ECLI:NL:RVS:2023:2923
Raad van State
- Hoger beroep
- Rechtspraak.nl
Hoger beroep tegen de bewaring van een vreemdeling door de staatssecretaris van Justitie en Veiligheid
In deze zaak gaat het om het hoger beroep van een vreemdeling tegen een uitspraak van de rechtbank Den Haag, zittingsplaats Utrecht, die op 6 juli 2023 het beroep van de vreemdeling ongegrond verklaarde. De vreemdeling was op 13 juni 2023 in bewaring gesteld door de staatssecretaris van Justitie en Veiligheid. De rechtbank oordeelde dat de bewaring rechtmatig was en wees ook het verzoek om schadevergoeding af. De vreemdeling, vertegenwoordigd door mr. M.H.K. van Middelkoop, heeft tegen deze uitspraak hoger beroep ingesteld.
De Afdeling bestuursrechtspraak van de Raad van State heeft op 2 augustus 2023 uitspraak gedaan in deze zaak. De Afdeling bevestigt de uitspraak van de rechtbank en oordeelt dat het hoger beroep niet leidt tot vernietiging van de eerdere uitspraak. De rechtbank heeft volgens de Afdeling terecht geoordeeld en de motivering van de rechtbank wordt overgenomen.
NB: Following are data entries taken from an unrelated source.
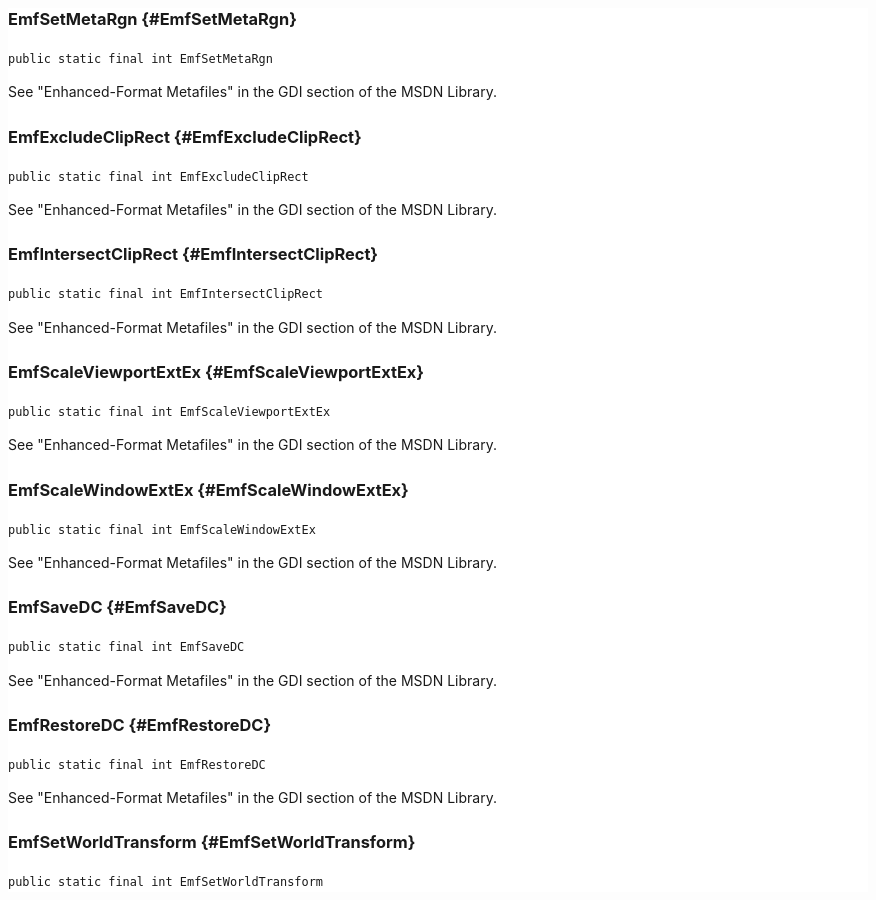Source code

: ### EmfSetMetaRgn {#EmfSetMetaRgn}
```
public static final int EmfSetMetaRgn
```


See "Enhanced-Format Metafiles" in the GDI section of the MSDN Library.

### EmfExcludeClipRect {#EmfExcludeClipRect}
```
public static final int EmfExcludeClipRect
```


See "Enhanced-Format Metafiles" in the GDI section of the MSDN Library.

### EmfIntersectClipRect {#EmfIntersectClipRect}
```
public static final int EmfIntersectClipRect
```


See "Enhanced-Format Metafiles" in the GDI section of the MSDN Library.

### EmfScaleViewportExtEx {#EmfScaleViewportExtEx}
```
public static final int EmfScaleViewportExtEx
```


See "Enhanced-Format Metafiles" in the GDI section of the MSDN Library.

### EmfScaleWindowExtEx {#EmfScaleWindowExtEx}
```
public static final int EmfScaleWindowExtEx
```


See "Enhanced-Format Metafiles" in the GDI section of the MSDN Library.

### EmfSaveDC {#EmfSaveDC}
```
public static final int EmfSaveDC
```


See "Enhanced-Format Metafiles" in the GDI section of the MSDN Library.

### EmfRestoreDC {#EmfRestoreDC}
```
public static final int EmfRestoreDC
```


See "Enhanced-Format Metafiles" in the GDI section of the MSDN Library.

### EmfSetWorldTransform {#EmfSetWorldTransform}
```
public static final int EmfSetWorldTransform
```
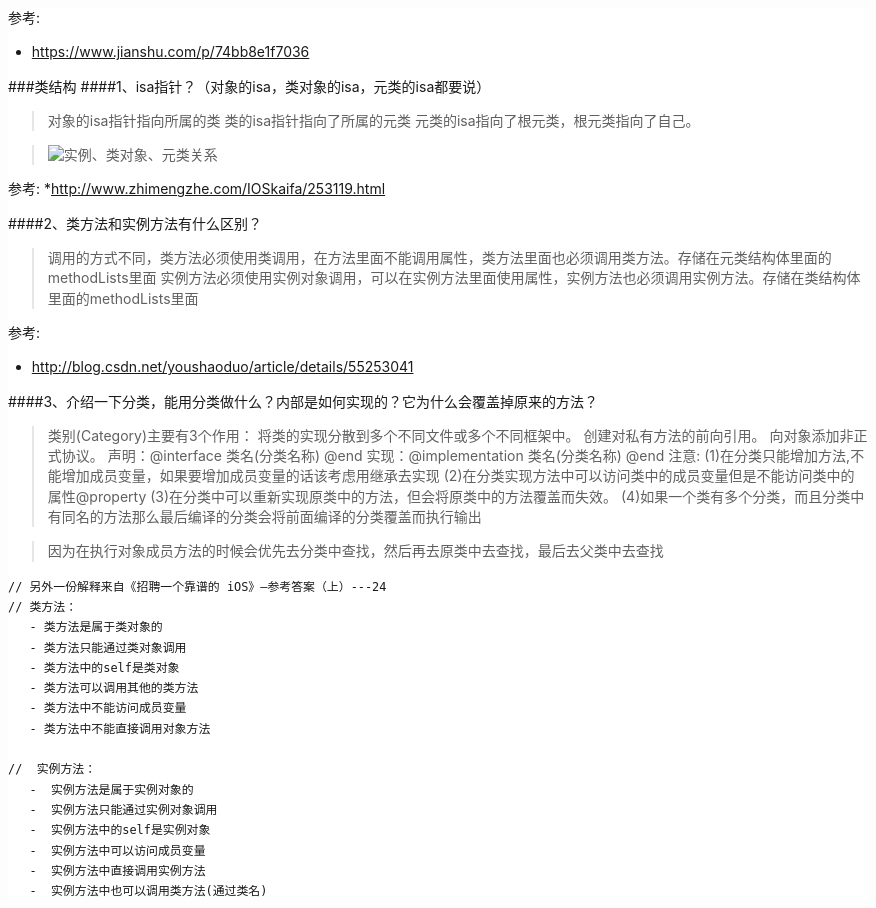 参考:
* <https://www.jianshu.com/p/74bb8e1f7036>

###类结构
####1、isa指针？（对象的isa，类对象的isa，元类的isa都要说）
> 对象的isa指针指向所属的类
类的isa指针指向了所属的元类
元类的isa指向了根元类，根元类指向了自己。

>![实例、类对象、元类关系](https://upload-images.jianshu.io/upload_images/1773988-f3b90f8a4d90e32b.png?imageMogr2/auto-orient/strip%7CimageView2/2/w/550)

参考:
*<http://www.zhimengzhe.com/IOSkaifa/253119.html>

####2、类方法和实例方法有什么区别？
>调用的方式不同，类方法必须使用类调用，在方法里面不能调用属性，类方法里面也必须调用类方法。存储在元类结构体里面的methodLists里面
>实例方法必须使用实例对象调用，可以在实例方法里面使用属性，实例方法也必须调用实例方法。存储在类结构体里面的methodLists里面

参考:
* <http://blog.csdn.net/youshaoduo/article/details/55253041>

####3、介绍一下分类，能用分类做什么？内部是如何实现的？它为什么会覆盖掉原来的方法？
>类别(Category)主要有3个作用：
>将类的实现分散到多个不同文件或多个不同框架中。
创建对私有方法的前向引用。
向对象添加非正式协议。
声明：@interface 类名(分类名称) @end
实现：@implementation 类名(分类名称) @end
>注意:
(1)在分类只能增加方法,不能增加成员变量，如果要增加成员变量的话该考虑用继承去实现
(2)在分类实现方法中可以访问类中的成员变量但是不能访问类中的属性@property
(3)在分类中可以重新实现原类中的方法，但会将原类中的方法覆盖而失效。
(4)如果一个类有多个分类，而且分类中有同名的方法那么最后编译的分类会将前面编译的分类覆盖而执行输出

>因为在执行对象成员方法的时候会优先去分类中查找，然后再去原类中去查找，最后去父类中去查找

```
// 另外一份解释来自《招聘一个靠谱的 iOS》—参考答案（上）---24
// 类方法：
   - 类方法是属于类对象的
   - 类方法只能通过类对象调用
   - 类方法中的self是类对象
   - 类方法可以调用其他的类方法
   - 类方法中不能访问成员变量
   - 类方法中不能直接调用对象方法

//  实例方法：
   -  实例方法是属于实例对象的
   -  实例方法只能通过实例对象调用
   -  实例方法中的self是实例对象
   -  实例方法中可以访问成员变量
   -  实例方法中直接调用实例方法
   -  实例方法中也可以调用类方法(通过类名)
```
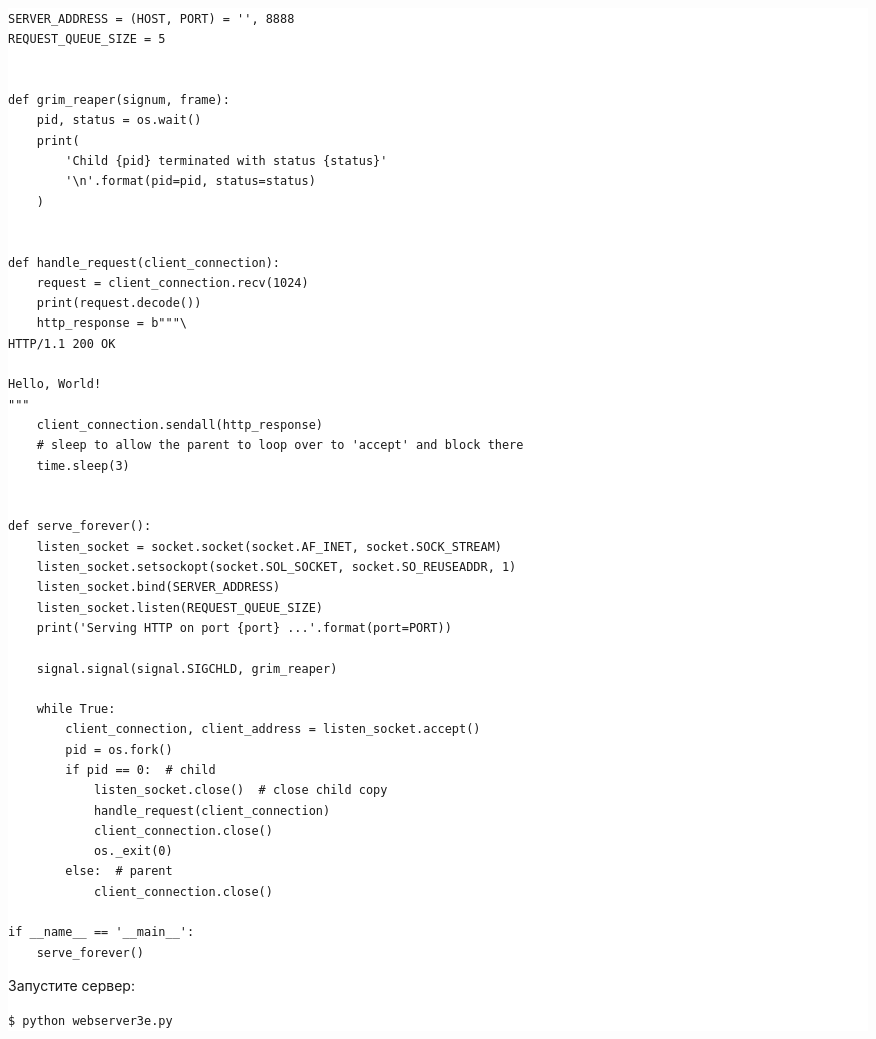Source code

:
 ```
SERVER_ADDRESS = (HOST, PORT) = '', 8888
REQUEST_QUEUE_SIZE = 5


def grim_reaper(signum, frame):
    pid, status = os.wait()
    print(
        'Child {pid} terminated with status {status}'
        '\n'.format(pid=pid, status=status)
    )


def handle_request(client_connection):
    request = client_connection.recv(1024)
    print(request.decode())
    http_response = b"""\
HTTP/1.1 200 OK

Hello, World!
"""
    client_connection.sendall(http_response)
    # sleep to allow the parent to loop over to 'accept' and block there
    time.sleep(3)


def serve_forever():
    listen_socket = socket.socket(socket.AF_INET, socket.SOCK_STREAM)
    listen_socket.setsockopt(socket.SOL_SOCKET, socket.SO_REUSEADDR, 1)
    listen_socket.bind(SERVER_ADDRESS)
    listen_socket.listen(REQUEST_QUEUE_SIZE)
    print('Serving HTTP on port {port} ...'.format(port=PORT))

    signal.signal(signal.SIGCHLD, grim_reaper)

    while True:
        client_connection, client_address = listen_socket.accept()
        pid = os.fork()
        if pid == 0:  # child
            listen_socket.close()  # close child copy
            handle_request(client_connection)
            client_connection.close()
            os._exit(0)
        else:  # parent
            client_connection.close()

if __name__ == '__main__':
    serve_forever()
```
Запустите сервер:

    $ python webserver3e.py
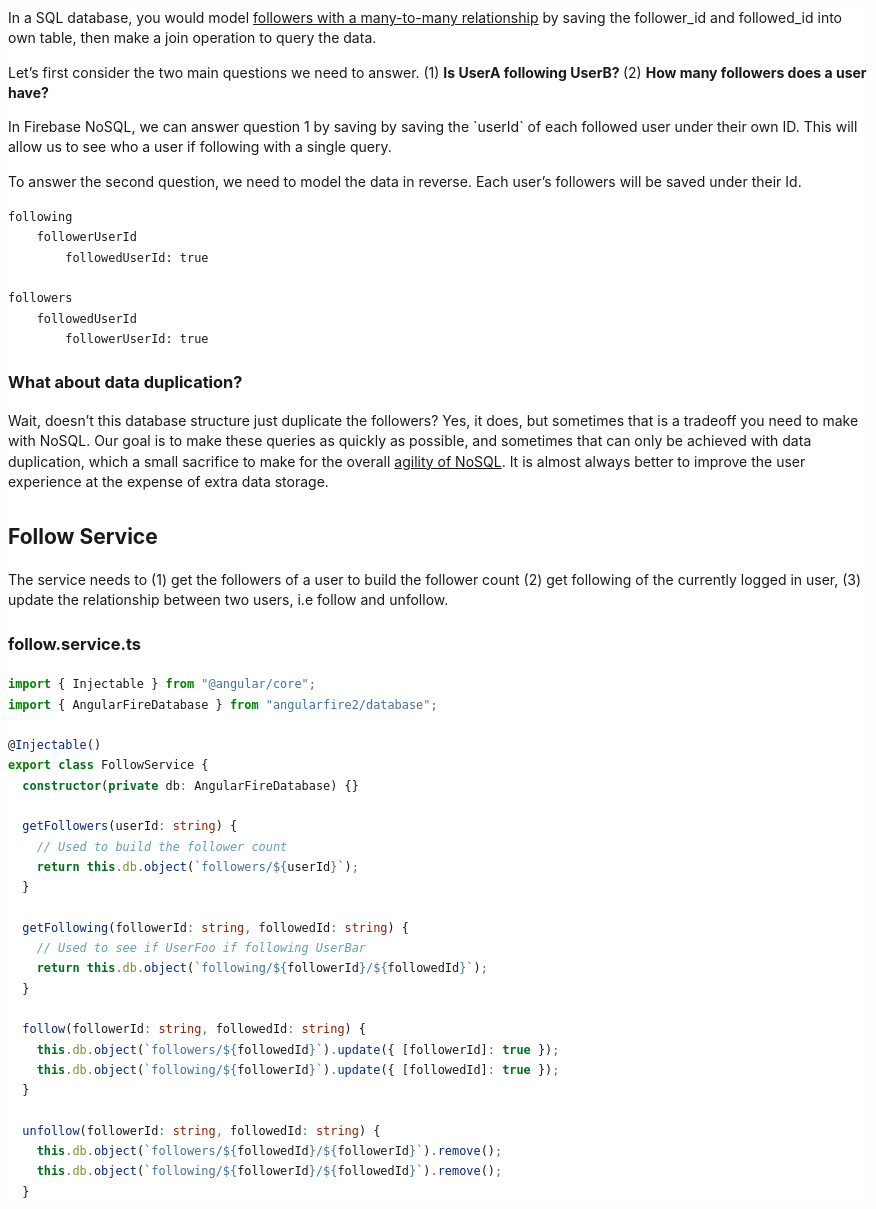 <p>In a SQL database, you would model <a href="https://stackoverflow.com/questions/4895809/database-design-for-followers-and-followings">followers with a many-to-many relationship</a> by saving the follower_id and followed_id into own table, then make a join operation to query the data. </p>

<p>Let’s first consider the two main questions we need to answer. (1) <strong>Is UserA following UserB? </strong>(2) <strong>How many followers does a user have?</strong></p>

<p>In Firebase NoSQL, we can answer question 1 by saving by saving the `userId` of each followed user under their own ID. This will allow us to see who a user if following with a single query. </p>

<p>To answer the second question, we need to model the data in reverse. Each user’s followers will be saved under their Id. </p>

```
following
    followerUserId
        followedUserId: true

followers
    followedUserId
        followerUserId: true
```

### What about data duplication?

<p>Wait, doesn’t this database structure just duplicate the followers? Yes, it does, but sometimes that is a tradeoff you need to make with NoSQL. Our goal is to make these queries as quickly as possible, and sometimes that can only be achieved with data duplication, which a small sacrifice to make for the overall <a href="https://www.couchbase.com/resources/why-nosql">agility of NoSQL</a>. It is almost always better to improve the user experience at the expense of extra data storage. </p>

## Follow Service

<p>The service needs to (1) get the followers of a user to build the follower count (2) get following of the currently logged in user, (3) update the relationship between two users, i.e follow and unfollow. </p>

### follow.service.ts

```typescript
import { Injectable } from "@angular/core";
import { AngularFireDatabase } from "angularfire2/database";

@Injectable()
export class FollowService {
  constructor(private db: AngularFireDatabase) {}

  getFollowers(userId: string) {
    // Used to build the follower count
    return this.db.object(`followers/${userId}`);
  }

  getFollowing(followerId: string, followedId: string) {
    // Used to see if UserFoo if following UserBar
    return this.db.object(`following/${followerId}/${followedId}`);
  }

  follow(followerId: string, followedId: string) {
    this.db.object(`followers/${followedId}`).update({ [followerId]: true });
    this.db.object(`following/${followerId}`).update({ [followedId]: true });
  }

  unfollow(followerId: string, followedId: string) {
    this.db.object(`followers/${followedId}/${followerId}`).remove();
    this.db.object(`following/${followerId}/${followedId}`).remove();
  }
```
De Afdeling concludeert dat er geen vragen zijn die in het belang van de rechtseenheid, rechtsontwikkeling of rechtsbescherming beantwoord moeten worden, waardoor verdere motivering niet nodig is.
De Afdeling ziet ook geen reden om de bewaring onrechtmatig te achten. Het hoger beroep wordt ongegrond verklaard en de uitspraak van de rechtbank wordt bevestigd. De staatssecretaris van Justitie en Veiligheid hoeft geen proceskosten te vergoeden. De uitspraak is gedaan door mr. C.M. Wissels, lid van de enkelvoudige kamer, in tegenwoordigheid van mr. J.J.P.G. van Bekhoven, griffier.